• _Records from a data collection_:

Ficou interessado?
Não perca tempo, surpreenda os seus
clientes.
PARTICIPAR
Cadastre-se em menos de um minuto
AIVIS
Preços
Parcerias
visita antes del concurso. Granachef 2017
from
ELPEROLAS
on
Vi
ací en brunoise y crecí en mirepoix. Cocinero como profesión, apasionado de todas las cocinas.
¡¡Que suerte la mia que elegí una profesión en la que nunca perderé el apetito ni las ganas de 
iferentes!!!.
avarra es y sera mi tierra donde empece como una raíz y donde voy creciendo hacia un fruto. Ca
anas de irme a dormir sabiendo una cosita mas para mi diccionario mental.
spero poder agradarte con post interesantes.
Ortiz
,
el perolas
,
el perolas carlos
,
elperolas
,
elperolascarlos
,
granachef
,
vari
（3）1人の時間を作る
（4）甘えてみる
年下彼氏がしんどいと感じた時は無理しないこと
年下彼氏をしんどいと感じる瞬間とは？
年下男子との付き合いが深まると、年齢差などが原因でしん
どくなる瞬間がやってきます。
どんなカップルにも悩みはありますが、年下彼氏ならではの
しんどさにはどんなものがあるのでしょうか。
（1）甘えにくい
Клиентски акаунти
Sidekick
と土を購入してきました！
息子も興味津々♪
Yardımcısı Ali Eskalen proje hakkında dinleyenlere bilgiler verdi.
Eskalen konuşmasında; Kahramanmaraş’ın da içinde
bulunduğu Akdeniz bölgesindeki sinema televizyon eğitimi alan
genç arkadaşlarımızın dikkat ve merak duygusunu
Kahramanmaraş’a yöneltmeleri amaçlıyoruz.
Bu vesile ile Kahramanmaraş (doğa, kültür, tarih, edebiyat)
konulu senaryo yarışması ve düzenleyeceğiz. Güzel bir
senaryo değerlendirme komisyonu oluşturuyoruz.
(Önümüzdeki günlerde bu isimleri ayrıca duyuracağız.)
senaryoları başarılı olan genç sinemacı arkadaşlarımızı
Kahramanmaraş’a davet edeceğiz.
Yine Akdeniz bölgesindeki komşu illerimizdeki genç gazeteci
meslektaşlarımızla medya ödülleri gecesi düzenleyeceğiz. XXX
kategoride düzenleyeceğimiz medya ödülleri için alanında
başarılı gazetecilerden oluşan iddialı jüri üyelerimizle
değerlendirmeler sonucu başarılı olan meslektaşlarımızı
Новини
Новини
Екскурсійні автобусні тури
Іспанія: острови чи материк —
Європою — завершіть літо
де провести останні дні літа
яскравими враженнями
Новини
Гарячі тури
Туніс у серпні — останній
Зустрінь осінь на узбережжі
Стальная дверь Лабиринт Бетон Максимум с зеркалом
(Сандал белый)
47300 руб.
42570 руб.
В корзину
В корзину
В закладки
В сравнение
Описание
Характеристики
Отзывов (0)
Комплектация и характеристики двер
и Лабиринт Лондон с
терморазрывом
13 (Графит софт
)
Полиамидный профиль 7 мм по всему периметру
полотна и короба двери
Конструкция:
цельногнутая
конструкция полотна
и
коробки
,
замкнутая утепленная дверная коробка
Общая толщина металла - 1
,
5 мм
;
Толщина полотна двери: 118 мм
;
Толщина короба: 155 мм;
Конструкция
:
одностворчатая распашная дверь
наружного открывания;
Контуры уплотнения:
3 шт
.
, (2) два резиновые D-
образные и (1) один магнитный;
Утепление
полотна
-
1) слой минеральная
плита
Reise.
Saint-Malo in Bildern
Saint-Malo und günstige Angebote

• _Task statement_:
Locate each line in the records that contains the word "olan", and copy those lines out in full.

• _Output for this exercise_:
senaryoları başarılı olan genç sinemacı arkadaşlarımızı
değerlendirmeler sonucu başarılı olan meslektaşlarımızı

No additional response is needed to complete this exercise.